Raj whispered in Leonard's ear.
"Yes, I'm scared too," Leonard said.
Meanwhile, Dr Horrible stared at the blonde woman who had appeared in front him and, in the space of ten minutes, managed to criticise his clothes, his domestic habits, his décor, and his personal hygiene.
She was currently in the process of downing her second margarita. It was the only thing that had shut her up. Threats and proclamations that he was Dr Horrible, of the Evil League of Evil, were met with laughter.
"Of course you are, sweetie," she'd said and patted him on the shoulder. "Now, where's the liquor?"
Dr Horrible was fairly certain this was not how things were supposed to go. For starters, she should be afraid of him. No, no, for starters, this woman should not be here. It should be his Penny, with her quirky smile and poor fashion sense and charitable heart, not this…this…valley girl!
"Explain it to me again, Spock," the interloper said, interrupting his thoughts.
"I'm not Spock," Dr Horrible said testily. "I am –"
"Yeah, yeah, Dr whatever. Everyone's got a doctorate except me." She rolled her eyes. "Oh, and Howard. He's just got a Masters…hah, just says the girl who couldn't complete community college." She began to mix another cocktail.
Moist chose that moment to enter and Penny's eyes lit up.
"Howard," she screeched. "I never ever thought I'd be glad to see you!"
Moist took cover behind Dr Horrible. "What's she talking about? Who is she?"
"Remember how I was trying to teleport Penny away from the Freeze Ray/Death Ray just before the tragic accident stole her away from me forever and bring her here to my lab at the present moment?"
"I recall, since it's all you've talked about for two weeks straight."
Dr Horrible pointed dejectedly to the smoking remains of his teleportation device. "I don't know what went wrong. It sort of worked. But I got the wrong Penny."
Moist shook his head. "Dude, Bad Horse must never find out about this. He'd be pissed!"
Penny laughed. "Honey, I grew up around horses.
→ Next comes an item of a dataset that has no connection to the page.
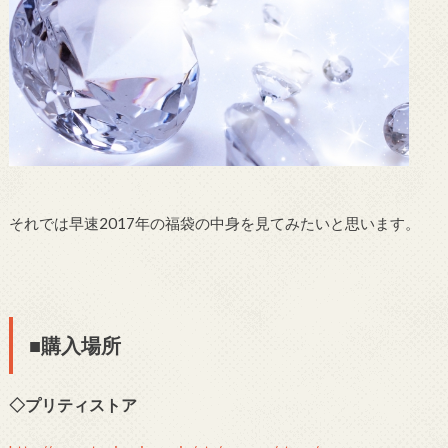
それでは早速2017年の福袋の中身を見てみたいと思います。
■購入場所
◇プリティストア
I know exactly how to deal with naughty livestock. Is he gelded? Because if not, that can be arranged."
Dr Horrible exchanged a glance with Moist. "I need my Penny back."
"I don't know. I kind of like this one."
"We're not keeping her!" Dr Horrible wandered over to his computer. He was not looking forward to making this rather embarrassing blog entry.